▸ Assignment
The material below holds a span beginning at the line with "6 Months at 0%, 12: 3000 -> 1500" and ending at the line with "18 Months, 11: none -> 500". Quote that span exactly, both ends included, and only that span.
── Data for analysis ──
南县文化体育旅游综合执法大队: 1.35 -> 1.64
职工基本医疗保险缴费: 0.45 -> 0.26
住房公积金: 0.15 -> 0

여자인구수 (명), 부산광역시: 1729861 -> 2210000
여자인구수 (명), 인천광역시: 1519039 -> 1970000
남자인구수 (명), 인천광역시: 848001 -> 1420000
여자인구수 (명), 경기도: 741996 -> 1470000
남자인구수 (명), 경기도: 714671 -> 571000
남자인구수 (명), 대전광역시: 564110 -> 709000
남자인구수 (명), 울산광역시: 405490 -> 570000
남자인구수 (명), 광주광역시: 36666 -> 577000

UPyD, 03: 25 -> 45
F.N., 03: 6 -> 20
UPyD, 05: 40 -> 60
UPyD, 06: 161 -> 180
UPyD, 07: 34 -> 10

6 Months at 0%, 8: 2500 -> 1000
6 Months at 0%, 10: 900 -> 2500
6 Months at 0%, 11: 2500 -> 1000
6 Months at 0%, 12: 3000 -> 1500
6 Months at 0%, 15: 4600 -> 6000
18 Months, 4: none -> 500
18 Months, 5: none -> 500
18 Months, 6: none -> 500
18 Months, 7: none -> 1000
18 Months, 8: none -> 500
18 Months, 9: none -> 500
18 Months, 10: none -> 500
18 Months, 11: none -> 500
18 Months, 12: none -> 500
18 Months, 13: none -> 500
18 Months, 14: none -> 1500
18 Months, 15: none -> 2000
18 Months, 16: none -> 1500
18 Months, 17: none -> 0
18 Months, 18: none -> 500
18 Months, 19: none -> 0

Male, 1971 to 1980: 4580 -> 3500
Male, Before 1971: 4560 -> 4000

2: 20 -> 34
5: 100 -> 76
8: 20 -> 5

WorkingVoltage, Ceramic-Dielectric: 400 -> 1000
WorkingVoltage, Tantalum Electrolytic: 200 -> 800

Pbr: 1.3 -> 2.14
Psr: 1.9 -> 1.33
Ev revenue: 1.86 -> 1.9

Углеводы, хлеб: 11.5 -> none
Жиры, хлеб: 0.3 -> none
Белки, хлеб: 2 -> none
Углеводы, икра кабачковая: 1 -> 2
───
▸ Solution for this exercise
6 Months at 0%, 12: 3000 -> 1500
6 Months at 0%, 15: 4600 -> 6000
18 Months, 4: none -> 500
18 Months, 5: none -> 500
18 Months, 6: none -> 500
18 Months, 7: none -> 1000
18 Months, 8: none -> 500
18 Months, 9: none -> 500
18 Months, 10: none -> 500
18 Months, 11: none -> 500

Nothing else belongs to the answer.